** Geëxtraheerde tekst **
__________________________________________________

6.Aan verzoeker was ten laste gelegd – kort gezegd –: 1) medeplegen van voorbereiding van moord/doodslag/zware mishandeling/afpersing/diefstal met geweldpleging, en 2) medeplegen van bedreiging. Gelet op het vonnis van 26 juni 2008 van de rechtbank te Utrecht en het arrest van dit hof kan van het volgende worden uitgegaan.
Op 6 april 2006 heeft verzoeker deel uitgemaakt van een groep van minstens vijftien mannen die, in verband met de mishandeling van ene [A.K.], verschillende horecagelegenheden aan de [straatnaam] in Utrecht en een Grieks restaurant in de binnenstad van Utrecht heeft bezocht. Uit verklaringen van enkele personen die zich in die gelegenheden bevonden komt het beeld naar voren dat de groep op zoek was naar de mannen die de mishandeling zouden hebben gepleegd. Het merendeel van de leden van die groep, waaronder verzoeker, droeg kogelwerende en/of steekwerende vesten. Enkelen bleken achteraf een pistool bij zich te hebben. De groep verplaatste zich in een colonne van auto’s. Voor genoemde horecagelegenheden stopte de colonne midden op straat en blokkeerde daardoor de weg. Een aantal leden van de groep ging naar binnen. Een groot aantal andere personen stelde zich op nabij de toegangsdeuren van de verschillende etablissementen. Weer anderen bleven in de auto’s zitten.
7.Het hof heeft in zijn arrest onder meer overwogen:
‘Het hof acht aannemelijk dat het optreden van de groep als zodanig de indruk heeft gewekt van een ‘strafexpeditie’ naar aanleiding van de mishandeling van [A.K.] in de nacht van 4 april op 5 april 2006 te Utrecht. Het hof kan daaraan echter niet zonder meer de conclusie verbinden dat bij (iedereen binnen) de groep het voornemen bestond tot het plegen van zeer ernstige delicten tegen de daders van die mishandeling. […] Naar het oordeel van het hof kan het intussen niet anders dan dat alle leden van de groep beseften dat hun optreden als intimiderend werd ervaren. […] De hiervoor vermelde omstandigheden duiden er weliswaar op dat de leden van de groep bepaalde geen vriendelijke bedoelingen hebben gehad ten aanzien van de daders van de mishandeling maar naar de uiterlijke verschijningsvorm kan hieruit niet zonder meer worden afgeleid dat het doel van de actie was gelegen in een van de in de tenlastelegging vermelde delicten. […] Ten aanzien van de overgebleven relevante omstandigheden - in onderling verband en samenhang bezien - kan het hof niet zeggen dat de misdadige bestemming - zoals gespecificeerd in de tenlastelegging - voor de gemiddelde rechtsgenoot, gelet op de omstandigheden waaronder de middelen werden gebruikt en aangetroffen, in het oog moest springen.

__________________________________________________

** Gegeven informatie **
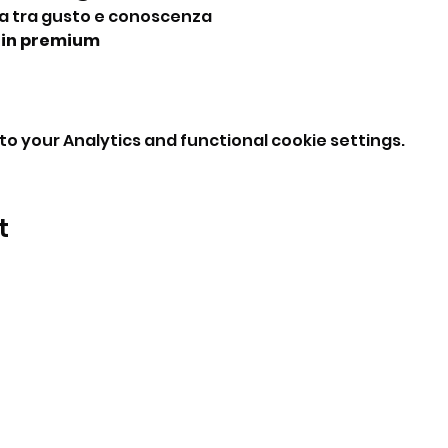
a tra gusto e conoscenza
gin premium
o your Analytics and functional cookie settings.
t
BeBop
Tel: +39 334 870 6653
Address: Via Medail 38/A Bardonecchia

__________________________________________________

** Werkopdracht 1 **
Schrijf een deel van de geëxtraheerde tekst letterlijk over, te beginnen bij "6.Aan verzoeker was" en doorlopend tot en met "volgende worden uitgegaan.".
** Werkopdracht 2 **
Noem alle delicten die volgens de geëxtraheerde tekst horen bij het ten laste gelegde medeplegen van voorbereiding.
** Werkopdracht 3 **
Wat droeg het merendeel van de leden van de groep volgens de geëxtraheerde tekst?

** Resultaat oefening 1 **
6.Aan verzoeker was ten laste gelegd – kort gezegd –: 1) medeplegen van voorbereiding van moord/doodslag/zware mishandeling/afpersing/diefstal met geweldpleging, en 2) medeplegen van bedreiging. Gelet op het vonnis van 26 juni 2008 van de rechtbank te Utrecht en het arrest van dit hof kan van het volgende worden uitgegaan.

** Resultaat oefening 2 **
moord, doodslag, zware mishandeling, afpersing, diefstal met geweldpleging

** Resultaat oefening 3 **
Kogelwerende en/of steekwerende vesten.